I recently attended the 3rd Annual Cancer Pain Conference: Integrating Interventional Pain Management and Supportive Care in Patients Diagnosed with Cancer presented by Dr. Lisa Stearns and the Valley Cancer Pain Foundation in Scottsdale, Arizona.
At this conference, I was fortunate to attend a lecture by Dr. Robert Levy, entitled, Publication Update- IDDS Safety and Best Practices. Dr. Levy did a wonderful review of the Polyanalgesic Consensus Committee (PACC) Guidelines and how they relate to best practices.
The most recent edition of the PACC Guidelines (2012) covers the following areas: drug selection, morbidity and mortality, trialing, and granuloma prevention and treatment. Dr. Levy began by stating the definition of consensus as, “Judgment arrived by those most concerned.” He said that the Committee reviewed much information and derived decisions weighing safety, appropriateness, fiscal neutrality and effectiveness (SAFE). He also discussed the various pain algorithms and how they have changed over the years, as well as how the current algorithm differentiates drug therapy as it relates to nociceptive pain and neuropathic pain.
Dr. Levy is a proponent of intrathecal drug therapy and expressed a comment that it is expensive, but the therapy provides significant savings to society. He also emphasized that physicians possess a certain liability when treating their patients with compounded medications.
Another very interesting lecture at the Cancer Pain Conference was presented by Julie Burch M. ED entitled, Complementary Therapy Care. Ms. Burch gave a great presentation relating to yoga and meditation for the relief of pain. She was very passionate about the association between immunity and emotion and how the body deals with pain and suffering. She stated emotion is produced by the brain where there is a mixture of feelings and physical response. The goals of complementary therapy are to foster and enhance current regimens employed. Dr. Burch also instructed the group to perform breathing techniques as a form of relaxation – something that I was very skeptical of, but I’m now intrigued about this new form of treatment.

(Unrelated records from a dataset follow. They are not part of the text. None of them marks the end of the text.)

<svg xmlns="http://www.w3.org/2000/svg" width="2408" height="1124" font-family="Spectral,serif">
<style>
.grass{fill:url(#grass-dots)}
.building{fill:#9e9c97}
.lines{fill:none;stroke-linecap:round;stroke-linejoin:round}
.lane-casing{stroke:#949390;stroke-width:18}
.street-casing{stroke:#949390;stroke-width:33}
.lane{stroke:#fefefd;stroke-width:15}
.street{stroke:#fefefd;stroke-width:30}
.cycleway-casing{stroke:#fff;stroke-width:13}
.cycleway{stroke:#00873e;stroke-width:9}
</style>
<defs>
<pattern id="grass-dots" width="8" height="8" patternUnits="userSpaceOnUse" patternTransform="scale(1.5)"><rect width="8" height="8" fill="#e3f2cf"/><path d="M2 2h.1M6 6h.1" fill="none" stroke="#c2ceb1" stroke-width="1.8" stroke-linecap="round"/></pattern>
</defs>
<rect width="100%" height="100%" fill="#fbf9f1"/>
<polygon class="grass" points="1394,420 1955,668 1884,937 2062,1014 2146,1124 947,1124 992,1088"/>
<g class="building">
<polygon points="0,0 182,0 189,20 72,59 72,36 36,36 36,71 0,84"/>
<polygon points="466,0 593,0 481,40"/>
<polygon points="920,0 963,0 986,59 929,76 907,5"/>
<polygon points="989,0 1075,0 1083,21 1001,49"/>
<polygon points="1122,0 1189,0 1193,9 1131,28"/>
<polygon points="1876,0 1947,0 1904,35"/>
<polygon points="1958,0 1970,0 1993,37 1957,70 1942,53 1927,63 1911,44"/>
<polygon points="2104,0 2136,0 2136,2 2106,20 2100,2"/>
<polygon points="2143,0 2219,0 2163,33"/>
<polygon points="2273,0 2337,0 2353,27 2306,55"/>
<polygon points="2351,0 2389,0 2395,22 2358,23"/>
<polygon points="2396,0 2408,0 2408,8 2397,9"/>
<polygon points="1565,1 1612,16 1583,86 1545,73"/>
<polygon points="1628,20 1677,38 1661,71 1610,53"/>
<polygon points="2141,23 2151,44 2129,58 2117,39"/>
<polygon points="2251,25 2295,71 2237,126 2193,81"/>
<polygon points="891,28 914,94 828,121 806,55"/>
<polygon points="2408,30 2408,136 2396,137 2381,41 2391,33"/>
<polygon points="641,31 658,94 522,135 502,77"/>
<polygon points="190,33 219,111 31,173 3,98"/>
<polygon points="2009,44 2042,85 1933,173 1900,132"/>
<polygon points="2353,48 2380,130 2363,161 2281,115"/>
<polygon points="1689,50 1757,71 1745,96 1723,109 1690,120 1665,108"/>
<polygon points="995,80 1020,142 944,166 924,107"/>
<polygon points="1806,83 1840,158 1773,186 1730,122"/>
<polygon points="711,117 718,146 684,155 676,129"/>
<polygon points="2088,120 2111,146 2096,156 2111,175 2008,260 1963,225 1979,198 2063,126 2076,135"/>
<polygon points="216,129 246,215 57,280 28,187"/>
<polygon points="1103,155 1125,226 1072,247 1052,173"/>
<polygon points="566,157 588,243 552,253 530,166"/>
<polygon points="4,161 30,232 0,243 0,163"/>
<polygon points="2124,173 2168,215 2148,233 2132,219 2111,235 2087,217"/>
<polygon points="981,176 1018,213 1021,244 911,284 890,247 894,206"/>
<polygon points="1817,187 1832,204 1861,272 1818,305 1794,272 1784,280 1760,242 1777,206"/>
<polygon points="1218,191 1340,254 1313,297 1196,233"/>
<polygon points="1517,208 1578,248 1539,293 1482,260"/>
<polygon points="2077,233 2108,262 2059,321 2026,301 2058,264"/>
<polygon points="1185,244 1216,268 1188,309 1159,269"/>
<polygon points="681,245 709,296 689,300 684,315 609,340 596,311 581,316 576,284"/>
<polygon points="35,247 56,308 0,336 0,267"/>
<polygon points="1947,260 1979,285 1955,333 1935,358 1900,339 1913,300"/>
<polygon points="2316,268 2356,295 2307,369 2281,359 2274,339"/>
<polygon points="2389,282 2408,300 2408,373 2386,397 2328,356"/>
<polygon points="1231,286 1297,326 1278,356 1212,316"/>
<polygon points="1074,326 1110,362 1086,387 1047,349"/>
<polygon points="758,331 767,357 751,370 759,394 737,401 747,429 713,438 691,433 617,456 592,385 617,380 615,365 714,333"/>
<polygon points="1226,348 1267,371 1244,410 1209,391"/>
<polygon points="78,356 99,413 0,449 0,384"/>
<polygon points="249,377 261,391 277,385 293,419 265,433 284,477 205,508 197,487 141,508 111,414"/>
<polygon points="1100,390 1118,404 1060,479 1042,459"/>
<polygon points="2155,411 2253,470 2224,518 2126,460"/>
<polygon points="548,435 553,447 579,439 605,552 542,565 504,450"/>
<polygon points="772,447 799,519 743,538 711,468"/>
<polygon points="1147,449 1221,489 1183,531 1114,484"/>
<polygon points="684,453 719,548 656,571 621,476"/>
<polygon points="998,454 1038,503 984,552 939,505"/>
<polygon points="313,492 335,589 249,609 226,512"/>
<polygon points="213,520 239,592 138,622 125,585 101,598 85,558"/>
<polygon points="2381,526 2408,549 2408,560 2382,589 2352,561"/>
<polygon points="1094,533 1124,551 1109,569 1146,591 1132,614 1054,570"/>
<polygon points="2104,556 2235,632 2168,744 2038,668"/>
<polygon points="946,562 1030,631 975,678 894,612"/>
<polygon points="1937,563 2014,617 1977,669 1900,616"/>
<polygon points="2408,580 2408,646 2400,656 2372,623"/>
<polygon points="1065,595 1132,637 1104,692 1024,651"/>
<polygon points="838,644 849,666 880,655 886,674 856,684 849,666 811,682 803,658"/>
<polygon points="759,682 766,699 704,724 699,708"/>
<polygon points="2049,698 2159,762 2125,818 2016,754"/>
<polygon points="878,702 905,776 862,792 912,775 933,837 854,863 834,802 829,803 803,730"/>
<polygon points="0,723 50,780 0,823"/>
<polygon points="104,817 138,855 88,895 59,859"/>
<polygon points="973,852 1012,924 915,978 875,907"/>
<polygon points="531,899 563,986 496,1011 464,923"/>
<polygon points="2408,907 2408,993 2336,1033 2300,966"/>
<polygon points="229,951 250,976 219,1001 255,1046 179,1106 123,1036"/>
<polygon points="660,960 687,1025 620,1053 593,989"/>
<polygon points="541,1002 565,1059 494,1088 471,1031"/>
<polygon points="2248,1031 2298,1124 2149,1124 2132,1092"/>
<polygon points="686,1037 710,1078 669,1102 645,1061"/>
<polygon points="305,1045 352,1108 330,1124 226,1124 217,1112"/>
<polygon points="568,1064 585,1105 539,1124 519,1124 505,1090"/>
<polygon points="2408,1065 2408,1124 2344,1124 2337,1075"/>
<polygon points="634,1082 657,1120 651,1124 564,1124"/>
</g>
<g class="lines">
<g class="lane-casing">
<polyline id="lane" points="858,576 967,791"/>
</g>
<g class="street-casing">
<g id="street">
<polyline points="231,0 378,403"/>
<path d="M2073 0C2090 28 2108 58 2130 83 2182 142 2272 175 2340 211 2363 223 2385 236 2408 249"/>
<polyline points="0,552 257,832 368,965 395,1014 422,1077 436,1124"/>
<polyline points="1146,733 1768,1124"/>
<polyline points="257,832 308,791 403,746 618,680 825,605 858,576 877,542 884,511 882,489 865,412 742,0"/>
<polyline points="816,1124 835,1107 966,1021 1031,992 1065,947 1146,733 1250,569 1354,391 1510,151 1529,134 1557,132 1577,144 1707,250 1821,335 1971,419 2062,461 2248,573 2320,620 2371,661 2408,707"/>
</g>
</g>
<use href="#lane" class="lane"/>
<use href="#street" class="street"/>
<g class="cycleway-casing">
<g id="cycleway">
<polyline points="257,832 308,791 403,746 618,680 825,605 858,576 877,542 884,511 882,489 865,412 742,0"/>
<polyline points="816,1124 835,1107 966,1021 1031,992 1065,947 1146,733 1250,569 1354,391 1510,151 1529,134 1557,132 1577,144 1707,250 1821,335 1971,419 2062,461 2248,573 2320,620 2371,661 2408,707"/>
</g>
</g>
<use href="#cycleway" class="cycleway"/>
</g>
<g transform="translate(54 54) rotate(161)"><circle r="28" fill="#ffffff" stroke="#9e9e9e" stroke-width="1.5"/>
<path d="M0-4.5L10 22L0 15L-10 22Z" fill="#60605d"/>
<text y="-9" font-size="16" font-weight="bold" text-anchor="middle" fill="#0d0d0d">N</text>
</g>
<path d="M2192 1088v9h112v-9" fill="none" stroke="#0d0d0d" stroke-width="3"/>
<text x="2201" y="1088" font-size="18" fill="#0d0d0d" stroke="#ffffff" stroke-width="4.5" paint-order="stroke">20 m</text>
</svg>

I was fortunate to present at this year’s conference along with fellow pharmacists, Chuck Bell and Sarah Simmers. Our talk was entitled, Utility of Compounded Medications in 2014: Hazards and Pitfalls. As a group, we discussed the various issues affecting compounding pharmacies and, therefore, affecting pain practices. Significant time was dedicated to the new Federal regulation HR 3204, requiring pharmacies to register with the FDA. We stressed to the attendees that they must perform due diligence in choosing a qualified compounding pharmacy. There are still many issues that need to be resolved, both at the state and federal level, as it relates to regulating compounding pharmacies. One of the attendees expressed a need for additional information, and there is hope that a similar presentation can be made at future pain meetings.
Another very interesting presentation was by Dr. William Rosenberg entitled, Neurosurgical Options for Symptom Management in Cancer. I was unfamiliar with this treatment modality for chronic cancer pain. The first treatment consideration presented was a cordotomy. This is an outpatient procedure performed under a CT scanner where an electrode is inserted into the spinal thalamic tract at the base of the skull and radiofrequency is used to turn off pain fibers. This procedure has no effect on joint or motor function as well as sensory. Dr. Rosenberg stated that this is used for pain on one side of the body that is below the shoulder. Pain relief lasts about two years, and in some cases longer.
The second procedure for consideration was a myelotomy – a procedure similar to the cordotomy – where a needle is inserted between the dorsal columns and replaced with electrode for nerve ablation. This interventional procedure is ideal for polysynaptic pain pathways and is optimal for patients suffering from chronic pain within the abdominal, pelvis and retroperitoneal areas. Dr. Rosenberg stated that he has had good success with patients affected with pancreas, liver, or ovarian cancer, and with those who have sacral metastases. This procedure can provide pain relief for up to two years as well.
Lastly, Dr. Rosenberg is the president and founder of Cancer Pain Research Consortium. Their mission is to generate and promote interdisciplinary, patient centered, evidence-based care for cancer related pain and suffering. Their members are comprised of oncologists, radiation oncologists, and neurosurgeons in addition to many other palliative care doctors. I encourage you to seek out this organization and become involved.
Overall, the 3rd Annual Cancer Pain Conference was very educational, and I highly recommend that you attend the conference in future years.